▶ **TASK GOAL**
Could you write out exactly the lines from the one that contains "right eye: (345, 276)" through the last line of the listing below, both included and nothing more?

▶ **EXERCISE MATERIALS**
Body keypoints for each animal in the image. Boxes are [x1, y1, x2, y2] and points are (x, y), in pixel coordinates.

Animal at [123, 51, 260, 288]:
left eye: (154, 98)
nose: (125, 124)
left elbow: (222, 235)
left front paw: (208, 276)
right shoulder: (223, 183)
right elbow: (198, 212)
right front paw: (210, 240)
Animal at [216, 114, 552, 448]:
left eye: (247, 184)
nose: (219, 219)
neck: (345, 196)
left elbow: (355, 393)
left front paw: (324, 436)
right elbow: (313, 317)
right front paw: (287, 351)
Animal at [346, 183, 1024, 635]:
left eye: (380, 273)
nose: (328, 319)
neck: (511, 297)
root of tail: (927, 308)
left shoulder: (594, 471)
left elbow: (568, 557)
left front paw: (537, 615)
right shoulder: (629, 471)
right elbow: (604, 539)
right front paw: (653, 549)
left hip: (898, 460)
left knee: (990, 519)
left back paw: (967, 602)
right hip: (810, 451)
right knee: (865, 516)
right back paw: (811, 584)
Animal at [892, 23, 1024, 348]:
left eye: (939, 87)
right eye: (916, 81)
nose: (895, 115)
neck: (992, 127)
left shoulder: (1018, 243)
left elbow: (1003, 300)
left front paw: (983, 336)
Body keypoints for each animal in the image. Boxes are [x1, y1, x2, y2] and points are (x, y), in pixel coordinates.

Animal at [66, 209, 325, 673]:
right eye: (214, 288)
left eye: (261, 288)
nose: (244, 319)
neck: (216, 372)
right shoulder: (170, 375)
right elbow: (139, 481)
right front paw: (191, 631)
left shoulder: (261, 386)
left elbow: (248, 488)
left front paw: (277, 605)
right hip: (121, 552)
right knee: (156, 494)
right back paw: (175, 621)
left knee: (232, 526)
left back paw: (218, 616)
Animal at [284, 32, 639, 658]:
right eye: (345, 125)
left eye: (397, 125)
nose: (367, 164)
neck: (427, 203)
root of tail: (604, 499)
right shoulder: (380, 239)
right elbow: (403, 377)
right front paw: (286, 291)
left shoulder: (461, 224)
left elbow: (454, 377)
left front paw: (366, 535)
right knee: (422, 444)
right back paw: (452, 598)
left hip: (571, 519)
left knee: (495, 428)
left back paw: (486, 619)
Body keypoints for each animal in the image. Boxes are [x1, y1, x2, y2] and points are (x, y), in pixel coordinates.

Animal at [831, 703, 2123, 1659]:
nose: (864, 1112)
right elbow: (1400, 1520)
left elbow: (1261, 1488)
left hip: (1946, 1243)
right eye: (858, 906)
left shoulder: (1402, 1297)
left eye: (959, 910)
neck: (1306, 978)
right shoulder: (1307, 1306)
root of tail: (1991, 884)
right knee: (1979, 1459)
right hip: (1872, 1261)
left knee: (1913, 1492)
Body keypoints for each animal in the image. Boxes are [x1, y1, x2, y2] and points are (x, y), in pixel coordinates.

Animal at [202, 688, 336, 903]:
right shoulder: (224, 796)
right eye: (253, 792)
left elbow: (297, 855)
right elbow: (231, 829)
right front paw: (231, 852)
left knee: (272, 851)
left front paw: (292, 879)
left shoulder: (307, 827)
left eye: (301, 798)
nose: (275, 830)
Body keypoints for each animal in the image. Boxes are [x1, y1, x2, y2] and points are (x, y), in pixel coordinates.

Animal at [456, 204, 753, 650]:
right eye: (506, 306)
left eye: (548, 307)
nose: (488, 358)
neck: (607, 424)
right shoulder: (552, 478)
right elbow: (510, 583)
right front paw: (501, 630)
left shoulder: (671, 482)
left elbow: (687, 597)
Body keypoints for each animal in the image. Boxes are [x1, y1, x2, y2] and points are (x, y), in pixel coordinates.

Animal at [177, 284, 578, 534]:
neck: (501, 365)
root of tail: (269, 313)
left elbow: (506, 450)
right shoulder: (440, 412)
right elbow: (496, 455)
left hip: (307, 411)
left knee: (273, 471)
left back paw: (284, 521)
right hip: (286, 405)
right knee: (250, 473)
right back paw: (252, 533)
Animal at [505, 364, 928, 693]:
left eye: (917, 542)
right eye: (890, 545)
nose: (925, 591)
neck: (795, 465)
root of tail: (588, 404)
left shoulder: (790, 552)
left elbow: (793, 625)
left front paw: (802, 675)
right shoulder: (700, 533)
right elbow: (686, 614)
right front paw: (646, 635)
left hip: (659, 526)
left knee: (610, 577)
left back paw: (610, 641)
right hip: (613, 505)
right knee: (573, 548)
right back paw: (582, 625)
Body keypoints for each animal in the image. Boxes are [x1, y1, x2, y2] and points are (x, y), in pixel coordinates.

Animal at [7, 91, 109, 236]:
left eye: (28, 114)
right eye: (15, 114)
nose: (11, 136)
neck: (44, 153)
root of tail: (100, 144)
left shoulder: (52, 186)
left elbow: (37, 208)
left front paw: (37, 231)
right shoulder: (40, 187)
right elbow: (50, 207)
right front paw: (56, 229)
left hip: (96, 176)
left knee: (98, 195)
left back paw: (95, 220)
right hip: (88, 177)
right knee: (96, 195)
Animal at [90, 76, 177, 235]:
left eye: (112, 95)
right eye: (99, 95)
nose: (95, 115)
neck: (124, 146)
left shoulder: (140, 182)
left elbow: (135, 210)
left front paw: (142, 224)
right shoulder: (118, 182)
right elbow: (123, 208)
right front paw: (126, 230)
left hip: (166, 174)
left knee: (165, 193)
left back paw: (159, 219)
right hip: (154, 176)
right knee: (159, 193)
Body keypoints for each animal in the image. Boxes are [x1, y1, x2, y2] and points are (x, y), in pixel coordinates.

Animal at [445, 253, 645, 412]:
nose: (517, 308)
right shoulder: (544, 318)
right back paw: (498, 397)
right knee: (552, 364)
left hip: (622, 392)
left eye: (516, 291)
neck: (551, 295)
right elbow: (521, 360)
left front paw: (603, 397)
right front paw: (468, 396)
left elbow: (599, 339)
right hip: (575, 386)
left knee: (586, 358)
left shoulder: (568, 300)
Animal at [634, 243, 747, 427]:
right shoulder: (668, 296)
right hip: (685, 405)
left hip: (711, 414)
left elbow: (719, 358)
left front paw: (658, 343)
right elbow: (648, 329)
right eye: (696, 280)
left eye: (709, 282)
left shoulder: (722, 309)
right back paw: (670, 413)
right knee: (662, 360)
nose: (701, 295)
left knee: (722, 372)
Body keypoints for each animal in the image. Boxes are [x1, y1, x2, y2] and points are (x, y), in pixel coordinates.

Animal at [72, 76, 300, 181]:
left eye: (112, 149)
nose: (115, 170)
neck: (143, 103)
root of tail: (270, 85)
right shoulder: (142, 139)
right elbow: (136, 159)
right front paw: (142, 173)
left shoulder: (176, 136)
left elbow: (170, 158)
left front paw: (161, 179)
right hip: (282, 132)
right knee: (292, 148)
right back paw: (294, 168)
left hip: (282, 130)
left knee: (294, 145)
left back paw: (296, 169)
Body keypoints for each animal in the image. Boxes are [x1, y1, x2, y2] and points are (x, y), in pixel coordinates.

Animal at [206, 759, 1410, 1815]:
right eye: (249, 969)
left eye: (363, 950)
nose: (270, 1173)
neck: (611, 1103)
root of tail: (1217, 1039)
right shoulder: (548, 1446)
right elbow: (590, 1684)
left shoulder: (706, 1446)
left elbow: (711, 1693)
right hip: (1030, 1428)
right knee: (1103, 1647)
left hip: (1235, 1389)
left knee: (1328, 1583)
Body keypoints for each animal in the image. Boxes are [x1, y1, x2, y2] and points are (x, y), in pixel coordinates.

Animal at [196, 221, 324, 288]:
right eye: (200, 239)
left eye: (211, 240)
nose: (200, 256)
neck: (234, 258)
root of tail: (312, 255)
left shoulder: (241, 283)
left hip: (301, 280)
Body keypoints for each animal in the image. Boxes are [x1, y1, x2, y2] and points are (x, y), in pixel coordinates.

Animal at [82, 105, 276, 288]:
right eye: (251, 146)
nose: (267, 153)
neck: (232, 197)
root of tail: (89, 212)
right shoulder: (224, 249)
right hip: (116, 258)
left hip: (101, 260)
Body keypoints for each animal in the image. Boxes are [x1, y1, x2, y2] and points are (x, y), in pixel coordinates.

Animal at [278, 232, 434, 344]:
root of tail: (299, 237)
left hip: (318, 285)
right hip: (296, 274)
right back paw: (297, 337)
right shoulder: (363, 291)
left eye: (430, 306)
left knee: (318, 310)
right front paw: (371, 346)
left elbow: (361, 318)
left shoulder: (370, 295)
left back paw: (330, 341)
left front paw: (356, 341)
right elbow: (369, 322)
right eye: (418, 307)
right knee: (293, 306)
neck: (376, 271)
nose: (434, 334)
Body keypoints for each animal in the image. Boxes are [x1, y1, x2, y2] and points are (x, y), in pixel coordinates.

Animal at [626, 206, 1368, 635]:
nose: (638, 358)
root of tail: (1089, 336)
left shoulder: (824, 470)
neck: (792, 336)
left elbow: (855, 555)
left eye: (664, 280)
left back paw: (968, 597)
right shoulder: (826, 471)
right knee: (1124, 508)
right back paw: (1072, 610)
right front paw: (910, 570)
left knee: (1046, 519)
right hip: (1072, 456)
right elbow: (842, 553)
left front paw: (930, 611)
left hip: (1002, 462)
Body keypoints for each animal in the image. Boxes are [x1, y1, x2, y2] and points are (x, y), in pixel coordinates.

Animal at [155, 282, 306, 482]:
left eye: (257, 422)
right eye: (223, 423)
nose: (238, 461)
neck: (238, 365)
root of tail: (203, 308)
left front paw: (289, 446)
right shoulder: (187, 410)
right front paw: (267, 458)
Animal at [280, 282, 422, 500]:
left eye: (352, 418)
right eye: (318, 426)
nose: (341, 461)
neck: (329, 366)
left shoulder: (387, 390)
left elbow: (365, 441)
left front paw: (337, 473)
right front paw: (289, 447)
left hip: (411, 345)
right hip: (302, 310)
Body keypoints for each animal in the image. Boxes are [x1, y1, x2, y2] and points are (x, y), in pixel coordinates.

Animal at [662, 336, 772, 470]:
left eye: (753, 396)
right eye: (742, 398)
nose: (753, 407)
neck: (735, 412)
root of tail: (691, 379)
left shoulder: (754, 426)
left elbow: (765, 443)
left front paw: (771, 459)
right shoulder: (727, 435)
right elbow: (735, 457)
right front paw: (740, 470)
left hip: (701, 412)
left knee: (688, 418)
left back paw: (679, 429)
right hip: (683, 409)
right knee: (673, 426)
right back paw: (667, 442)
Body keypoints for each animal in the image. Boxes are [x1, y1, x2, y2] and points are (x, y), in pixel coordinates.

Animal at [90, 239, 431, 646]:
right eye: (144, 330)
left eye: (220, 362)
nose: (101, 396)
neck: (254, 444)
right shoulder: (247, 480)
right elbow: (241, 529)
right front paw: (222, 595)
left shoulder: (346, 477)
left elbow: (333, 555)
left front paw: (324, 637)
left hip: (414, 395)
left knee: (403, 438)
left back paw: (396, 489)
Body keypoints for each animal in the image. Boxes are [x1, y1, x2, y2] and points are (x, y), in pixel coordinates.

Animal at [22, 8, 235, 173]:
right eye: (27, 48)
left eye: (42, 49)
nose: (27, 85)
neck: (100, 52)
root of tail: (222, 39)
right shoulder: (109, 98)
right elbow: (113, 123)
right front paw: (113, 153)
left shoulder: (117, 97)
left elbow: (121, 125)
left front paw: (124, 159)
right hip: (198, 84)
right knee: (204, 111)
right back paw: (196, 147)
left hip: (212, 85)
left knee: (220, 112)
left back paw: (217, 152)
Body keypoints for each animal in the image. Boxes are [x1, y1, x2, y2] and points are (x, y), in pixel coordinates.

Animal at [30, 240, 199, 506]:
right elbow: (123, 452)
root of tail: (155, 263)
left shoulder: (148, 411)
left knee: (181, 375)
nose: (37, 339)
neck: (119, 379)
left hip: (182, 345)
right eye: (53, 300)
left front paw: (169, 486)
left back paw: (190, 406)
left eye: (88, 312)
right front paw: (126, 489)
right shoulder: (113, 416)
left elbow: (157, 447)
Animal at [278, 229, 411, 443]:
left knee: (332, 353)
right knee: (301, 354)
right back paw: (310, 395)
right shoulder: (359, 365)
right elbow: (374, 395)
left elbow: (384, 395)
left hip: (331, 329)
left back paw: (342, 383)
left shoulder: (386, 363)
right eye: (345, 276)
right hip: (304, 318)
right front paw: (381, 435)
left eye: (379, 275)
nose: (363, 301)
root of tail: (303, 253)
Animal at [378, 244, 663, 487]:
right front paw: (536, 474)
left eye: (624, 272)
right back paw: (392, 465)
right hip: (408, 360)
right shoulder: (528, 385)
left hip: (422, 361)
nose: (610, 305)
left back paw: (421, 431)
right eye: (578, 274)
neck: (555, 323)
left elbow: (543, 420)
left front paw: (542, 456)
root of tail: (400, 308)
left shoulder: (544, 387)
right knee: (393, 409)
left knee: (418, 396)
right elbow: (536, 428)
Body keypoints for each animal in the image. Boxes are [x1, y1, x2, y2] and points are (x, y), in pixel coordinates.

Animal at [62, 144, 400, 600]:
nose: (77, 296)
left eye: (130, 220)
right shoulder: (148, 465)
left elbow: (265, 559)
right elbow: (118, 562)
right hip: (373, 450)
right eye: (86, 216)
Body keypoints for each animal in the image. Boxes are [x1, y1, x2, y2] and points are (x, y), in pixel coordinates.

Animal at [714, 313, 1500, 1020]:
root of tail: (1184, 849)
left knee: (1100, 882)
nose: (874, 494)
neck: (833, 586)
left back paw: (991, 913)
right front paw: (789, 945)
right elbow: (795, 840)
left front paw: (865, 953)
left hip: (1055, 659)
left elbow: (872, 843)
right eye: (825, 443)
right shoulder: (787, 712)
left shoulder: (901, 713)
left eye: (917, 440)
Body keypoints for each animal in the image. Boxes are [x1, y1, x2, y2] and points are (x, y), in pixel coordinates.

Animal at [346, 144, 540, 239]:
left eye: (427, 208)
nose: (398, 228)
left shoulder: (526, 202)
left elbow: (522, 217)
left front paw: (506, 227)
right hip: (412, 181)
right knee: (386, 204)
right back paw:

▶ **RESPONSE AREA**
right eye: (345, 276)
right hip: (304, 318)
right front paw: (381, 435)
left eye: (379, 275)
nose: (363, 301)
root of tail: (303, 253)
Animal at [378, 244, 663, 487]:
right front paw: (536, 474)
left eye: (624, 272)
right back paw: (392, 465)
right hip: (408, 360)
right shoulder: (528, 385)
left hip: (422, 361)
nose: (610, 305)
left back paw: (421, 431)
right eye: (578, 274)
neck: (555, 323)
left elbow: (543, 420)
left front paw: (542, 456)
root of tail: (400, 308)
left shoulder: (544, 387)
right knee: (393, 409)
left knee: (418, 396)
right elbow: (536, 428)
Body keypoints for each animal in the image. Boxes are [x1, y1, x2, y2] and points are (x, y), in pixel coordinates.

Animal at [62, 144, 400, 600]:
nose: (77, 296)
left eye: (130, 220)
right shoulder: (148, 465)
left elbow: (265, 559)
right elbow: (118, 562)
right hip: (373, 450)
right eye: (86, 216)
Body keypoints for each animal in the image. Boxes are [x1, y1, x2, y2] and points are (x, y), in pixel coordinates.

Animal at [714, 313, 1500, 1020]:
root of tail: (1184, 849)
left knee: (1100, 882)
nose: (874, 494)
neck: (833, 586)
left back paw: (991, 913)
right front paw: (789, 945)
right elbow: (795, 840)
left front paw: (865, 953)
left hip: (1055, 659)
left elbow: (872, 843)
right eye: (825, 443)
right shoulder: (787, 712)
left shoulder: (901, 713)
left eye: (917, 440)
Body keypoints for each animal in the image. Boxes are [x1, y1, x2, y2] and points are (x, y), in pixel coordinates.

Animal at [346, 144, 540, 239]:
left eye: (427, 208)
nose: (398, 228)
left shoulder: (526, 202)
left elbow: (522, 217)
left front paw: (506, 227)
right hip: (412, 181)
right knee: (386, 204)
right back paw:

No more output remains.